• _Text zur Analyse_:
━━━━━━━━━━

In der Nacht vom 19. April 2024 gerieten ein Ehepaar in Genf in Streit. Als die Ehefrau ihrem Mann eine leichte Ohrfeige gab, schlug dieser so heftig zurück, dass ihr Trommelfell perforierte und sie zu Boden fiel. Der Mann wurde noch in derselben Nacht verhaftet und am nächsten Tag mit einem Rückkehrverbot an die eheliche Wohnung freigelassen – eine Massnahme, die bis zum 13. August 2024 in Kraft blieb.
Die Staatsanwaltschaft Genf eröffnete eine Strafuntersuchung wegen des Verdachts auf schwere und einfache Körperverletzung sowie Nötigung und Freiheitsberaubung. Das Verfahren wurde schliesslich eingestellt, weil die Ehefrau keine Strafanzeige erstattete. Dennoch auferlegte die Staatsanwaltschaft dem Mann die Verfahrenskosten von rund 1'236 Franken und verweigerte ihm jede Entschädigung. Dagegen wehrte er sich bis vor Bundesgericht.
Das Bundesgericht bestätigte nun, dass der Mann die Kosten zu Recht tragen muss. Wer durch sein eigenes rechtswidriges und schuldhaftes Verhalten eine Strafuntersuchung auslöst, kann auch bei einer Verfahrenseinstellung zur Kostentragung verpflichtet werden. Im vorliegenden Fall war der Gegenschlag des Mannes auf eine bloss leichte Ohrfeige hin klar unverhältnismässig: Ein Schlag, der das Trommelfell der Ehefrau zum Platzen bringt und sie zu Fall bringt, stellt keine zulässige Notwehr dar, sondern eine widerrechtliche Verletzung der körperlichen Unversehrtheit. Dass der Mann die Verletzung nicht beabsichtigt hatte, ändert daran nichts – Fahrlässigkeit genügt.
Auch eine Entschädigung für die rund zweiwöchige Wohnungsausweisung sowie für die zweitägige Haft – insgesamt forderte er rund 26'897 Franken – erhält der Mann nicht. Da er die Kosten des Verfahrens selbst zu tragen hat, fällt auch ein Anspruch auf Entschädigung dahin. Zudem hielten die Richter fest, dass die Behörden angesichts der damals vorliegenden Beweise weder übereilt noch übertrieben gehandelt hatten, als sie den Mann verhafteten und ihm die Rückkehr nach Hause untersagten.

━━━━━━━━━━

• _Die Daten_:
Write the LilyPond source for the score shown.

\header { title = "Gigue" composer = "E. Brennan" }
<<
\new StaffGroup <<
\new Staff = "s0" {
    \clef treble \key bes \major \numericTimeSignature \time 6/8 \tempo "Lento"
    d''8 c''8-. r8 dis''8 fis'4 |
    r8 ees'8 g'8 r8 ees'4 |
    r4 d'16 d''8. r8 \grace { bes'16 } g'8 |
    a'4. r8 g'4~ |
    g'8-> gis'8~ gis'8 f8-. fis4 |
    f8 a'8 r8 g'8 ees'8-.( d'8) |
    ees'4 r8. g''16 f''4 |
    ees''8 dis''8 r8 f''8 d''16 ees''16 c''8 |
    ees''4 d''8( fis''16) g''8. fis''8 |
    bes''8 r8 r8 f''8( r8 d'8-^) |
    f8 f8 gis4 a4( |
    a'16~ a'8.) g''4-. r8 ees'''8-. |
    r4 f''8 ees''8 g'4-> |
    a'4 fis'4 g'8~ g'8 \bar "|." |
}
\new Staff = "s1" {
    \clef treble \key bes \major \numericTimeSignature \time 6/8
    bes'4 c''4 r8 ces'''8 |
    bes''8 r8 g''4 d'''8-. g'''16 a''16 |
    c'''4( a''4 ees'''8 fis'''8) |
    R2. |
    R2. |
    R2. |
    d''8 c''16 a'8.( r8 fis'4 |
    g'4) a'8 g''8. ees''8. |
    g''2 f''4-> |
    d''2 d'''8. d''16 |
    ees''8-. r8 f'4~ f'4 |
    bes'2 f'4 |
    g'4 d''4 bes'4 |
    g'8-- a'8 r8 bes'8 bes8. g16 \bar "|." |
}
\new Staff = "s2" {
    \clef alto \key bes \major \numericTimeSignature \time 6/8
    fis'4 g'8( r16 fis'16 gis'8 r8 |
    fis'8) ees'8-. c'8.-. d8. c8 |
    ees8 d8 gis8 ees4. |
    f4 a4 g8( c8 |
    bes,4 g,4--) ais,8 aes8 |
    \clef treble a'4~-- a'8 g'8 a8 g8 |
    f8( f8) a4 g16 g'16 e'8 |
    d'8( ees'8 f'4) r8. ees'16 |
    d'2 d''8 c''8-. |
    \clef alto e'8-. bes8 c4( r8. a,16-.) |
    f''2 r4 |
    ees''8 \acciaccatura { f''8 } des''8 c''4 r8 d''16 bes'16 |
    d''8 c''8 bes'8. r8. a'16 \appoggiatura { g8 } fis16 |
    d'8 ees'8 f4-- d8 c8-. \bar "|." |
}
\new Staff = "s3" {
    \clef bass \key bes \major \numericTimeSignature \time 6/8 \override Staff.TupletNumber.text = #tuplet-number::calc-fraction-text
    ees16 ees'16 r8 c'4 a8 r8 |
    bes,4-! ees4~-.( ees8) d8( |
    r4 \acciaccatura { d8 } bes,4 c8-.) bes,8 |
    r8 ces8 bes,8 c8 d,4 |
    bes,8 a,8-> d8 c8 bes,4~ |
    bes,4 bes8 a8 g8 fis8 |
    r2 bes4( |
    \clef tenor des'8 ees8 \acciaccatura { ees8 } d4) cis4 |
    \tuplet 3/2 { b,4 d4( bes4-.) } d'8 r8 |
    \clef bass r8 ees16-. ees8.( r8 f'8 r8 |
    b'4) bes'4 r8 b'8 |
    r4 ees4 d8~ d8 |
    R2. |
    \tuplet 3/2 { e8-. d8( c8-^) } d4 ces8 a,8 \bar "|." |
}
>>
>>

━━━━━━━━━━

• _Aufgabenstellung_: Wie hoch waren laut dem Text zur Analyse die Verfahrenskosten, die die Staatsanwaltschaft Genf dem Mann auferlegte?

• _Antwort zur Aufgabe_: Rund 1'236 Franken.